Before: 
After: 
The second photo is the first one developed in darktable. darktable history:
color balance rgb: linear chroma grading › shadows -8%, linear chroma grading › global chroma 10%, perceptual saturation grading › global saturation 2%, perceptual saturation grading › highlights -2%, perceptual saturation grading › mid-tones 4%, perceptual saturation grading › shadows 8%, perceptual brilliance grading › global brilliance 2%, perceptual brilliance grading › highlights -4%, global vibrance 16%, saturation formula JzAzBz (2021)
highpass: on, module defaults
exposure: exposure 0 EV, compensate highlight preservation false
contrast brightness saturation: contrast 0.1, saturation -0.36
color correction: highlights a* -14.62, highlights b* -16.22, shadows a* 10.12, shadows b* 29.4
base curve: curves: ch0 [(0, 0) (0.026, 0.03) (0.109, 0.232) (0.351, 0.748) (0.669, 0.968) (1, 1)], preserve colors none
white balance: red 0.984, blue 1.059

▸ Exercise directions: Convert the records above into a numbered list with one line per item, omitting any blank lines.

▸ Response to the task:
1. Before: 
2. After: 
3. The second photo is the first one developed in darktable. darktable history:
4. color balance rgb: linear chroma grading › shadows -8%, linear chroma grading › global chroma 10%, perceptual saturation grading › global saturation 2%, perceptual saturation grading › highlights -2%, perceptual saturation grading › mid-tones 4%, perceptual saturation grading › shadows 8%, perceptual brilliance grading › global brilliance 2%, perceptual brilliance grading › highlights -4%, global vibrance 16%, saturation formula JzAzBz (2021)
5. highpass: on, module defaults
6. exposure: exposure 0 EV, compensate highlight preservation false
7. contrast brightness saturation: contrast 0.1, saturation -0.36
8. color correction: highlights a* -14.62, highlights b* -16.22, shadows a* 10.12, shadows b* 29.4
9. base curve: curves: ch0 [(0, 0) (0.026, 0.03) (0.109, 0.232) (0.351, 0.748) (0.669, 0.968) (1, 1)], preserve colors none
10. white balance: red 0.984, blue 1.059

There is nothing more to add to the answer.